### Input data
=====

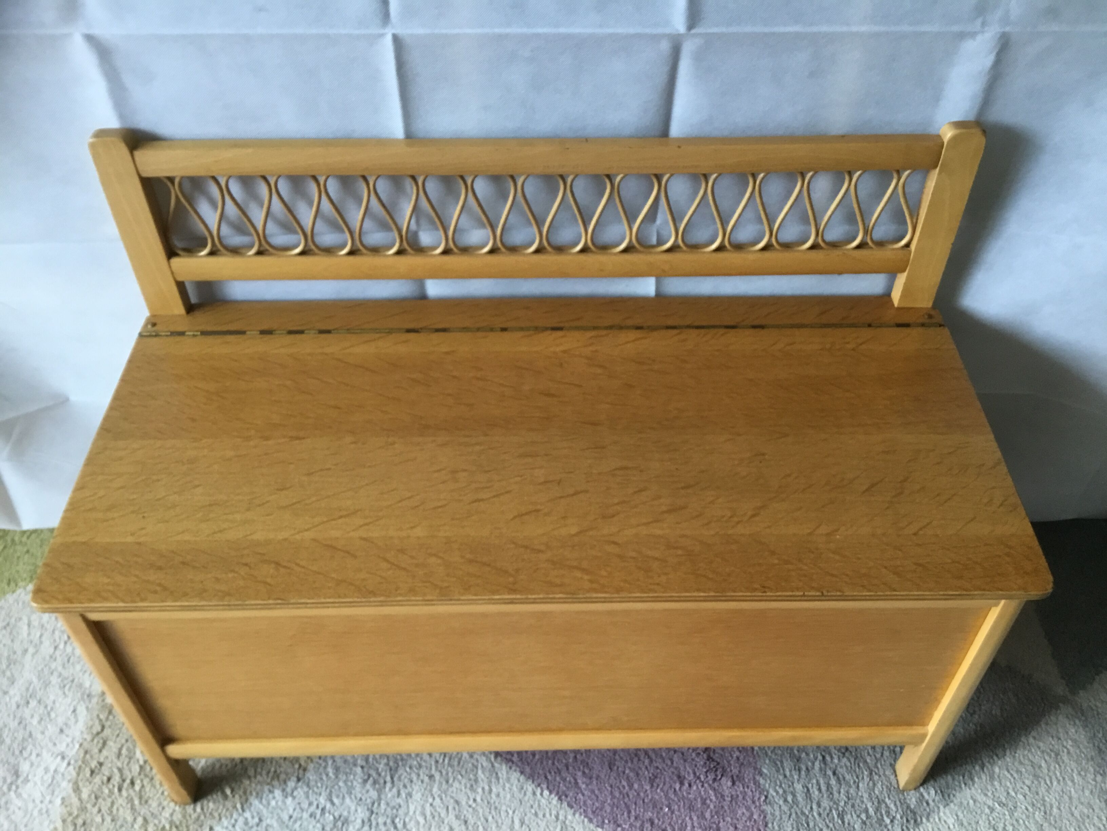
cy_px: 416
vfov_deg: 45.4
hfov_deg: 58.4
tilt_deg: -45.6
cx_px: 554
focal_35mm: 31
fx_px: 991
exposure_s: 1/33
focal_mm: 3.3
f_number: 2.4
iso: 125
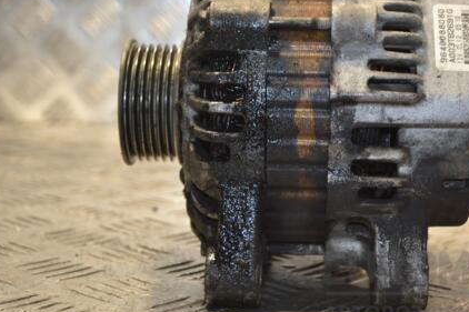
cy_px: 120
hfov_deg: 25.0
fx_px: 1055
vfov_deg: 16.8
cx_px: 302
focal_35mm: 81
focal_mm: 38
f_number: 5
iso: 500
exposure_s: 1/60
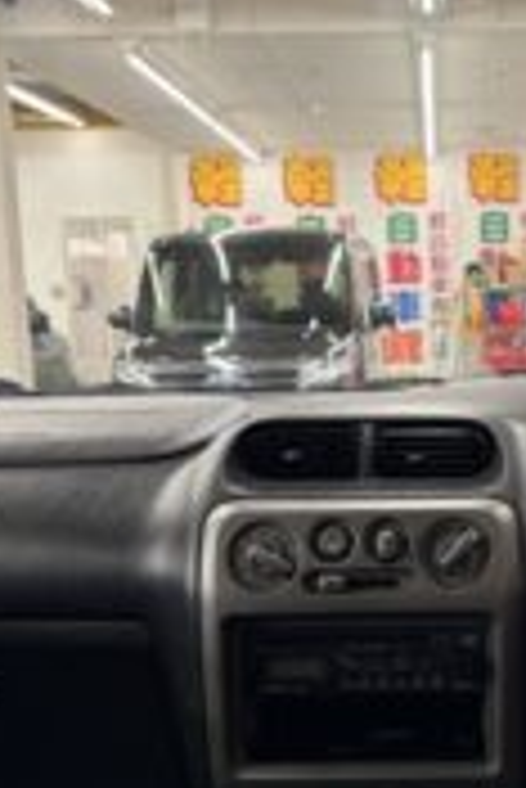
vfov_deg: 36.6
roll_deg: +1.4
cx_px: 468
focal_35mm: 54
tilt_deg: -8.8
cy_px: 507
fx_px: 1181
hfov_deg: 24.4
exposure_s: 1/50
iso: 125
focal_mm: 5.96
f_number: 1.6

=====

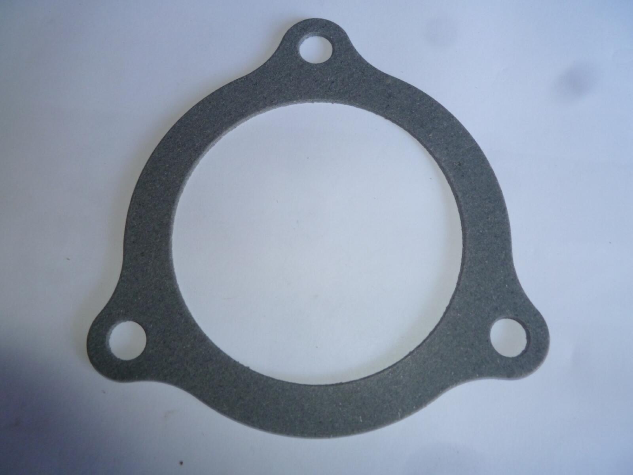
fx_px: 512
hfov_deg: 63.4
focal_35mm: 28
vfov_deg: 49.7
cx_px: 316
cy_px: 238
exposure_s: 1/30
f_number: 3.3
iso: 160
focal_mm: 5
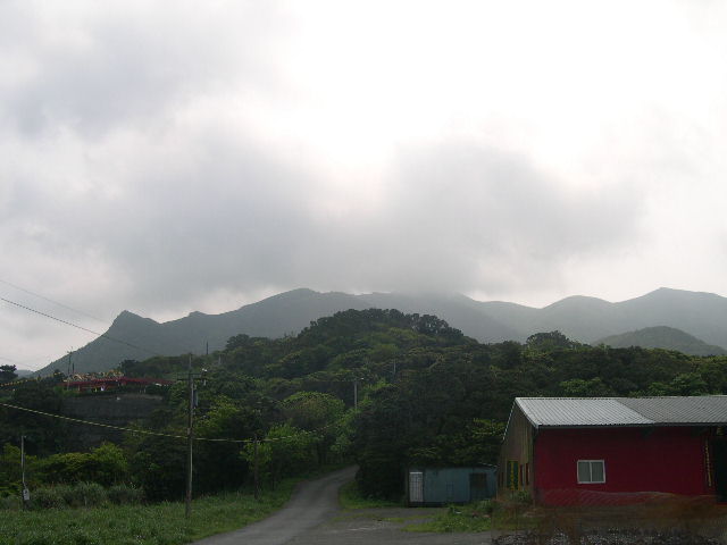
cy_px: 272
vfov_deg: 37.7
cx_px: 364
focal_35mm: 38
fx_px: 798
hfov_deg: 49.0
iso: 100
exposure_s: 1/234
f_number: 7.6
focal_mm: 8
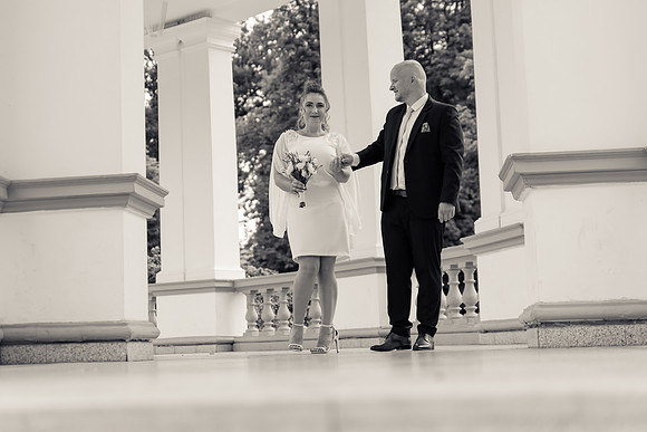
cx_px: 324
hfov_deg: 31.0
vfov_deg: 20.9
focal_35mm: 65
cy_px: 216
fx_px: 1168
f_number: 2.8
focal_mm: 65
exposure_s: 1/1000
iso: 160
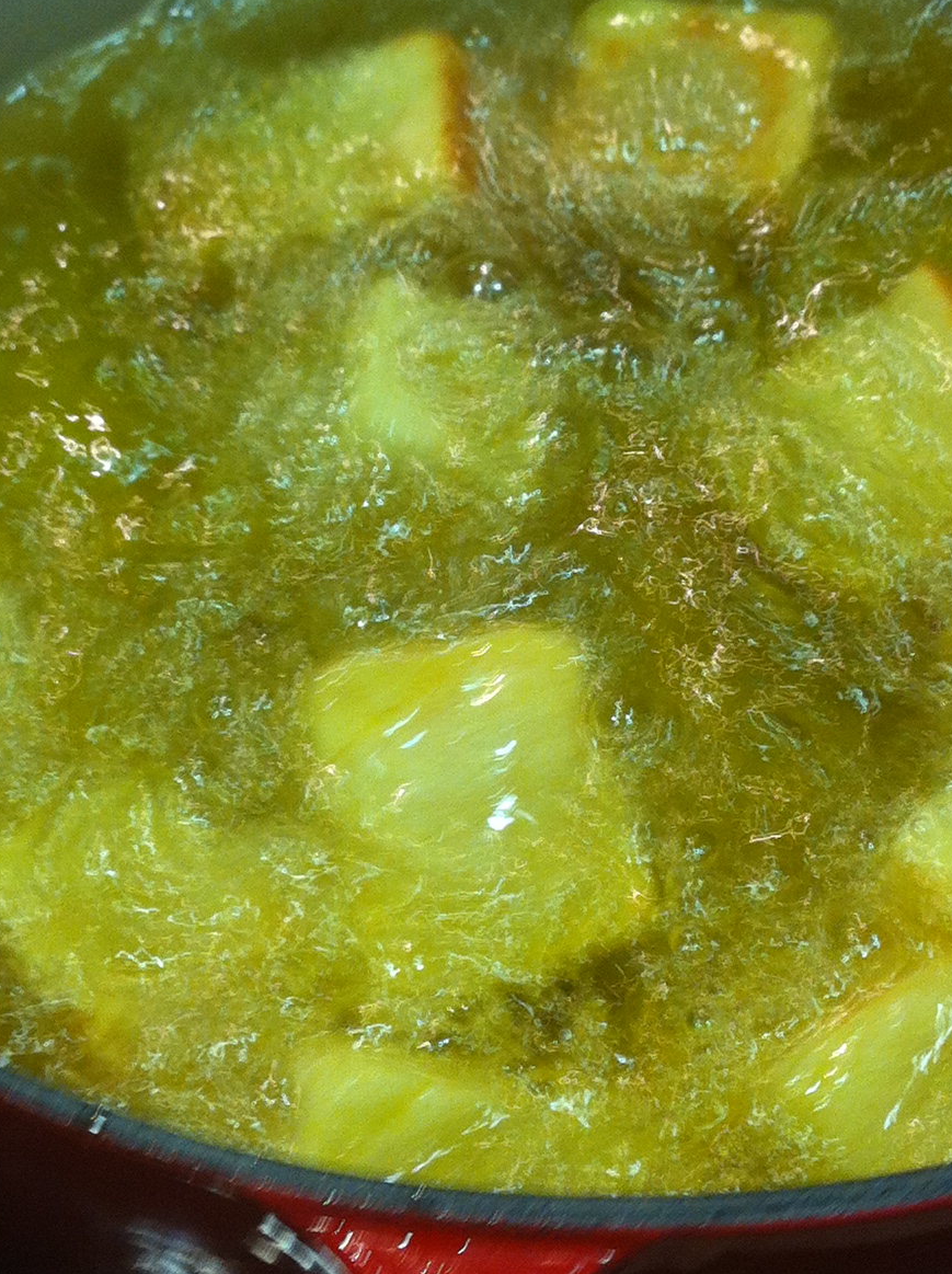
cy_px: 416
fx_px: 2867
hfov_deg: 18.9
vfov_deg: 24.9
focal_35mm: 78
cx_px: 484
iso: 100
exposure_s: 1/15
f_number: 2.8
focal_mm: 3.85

=====

### Problem requirements
Reproduce the data above exactly, but only from the line containing "focal_mm: 8" through the line containing "focal_mm: 3.85". Omit all pictures.

### Answer to this task
focal_mm: 8
cx_px: 324
hfov_deg: 31.0
vfov_deg: 20.9
focal_35mm: 65
cy_px: 216
fx_px: 1168
f_number: 2.8
focal_mm: 65
exposure_s: 1/1000
iso: 160
cy_px: 416
fx_px: 2867
hfov_deg: 18.9
vfov_deg: 24.9
focal_35mm: 78
cx_px: 484
iso: 100
exposure_s: 1/15
f_number: 2.8
focal_mm: 3.85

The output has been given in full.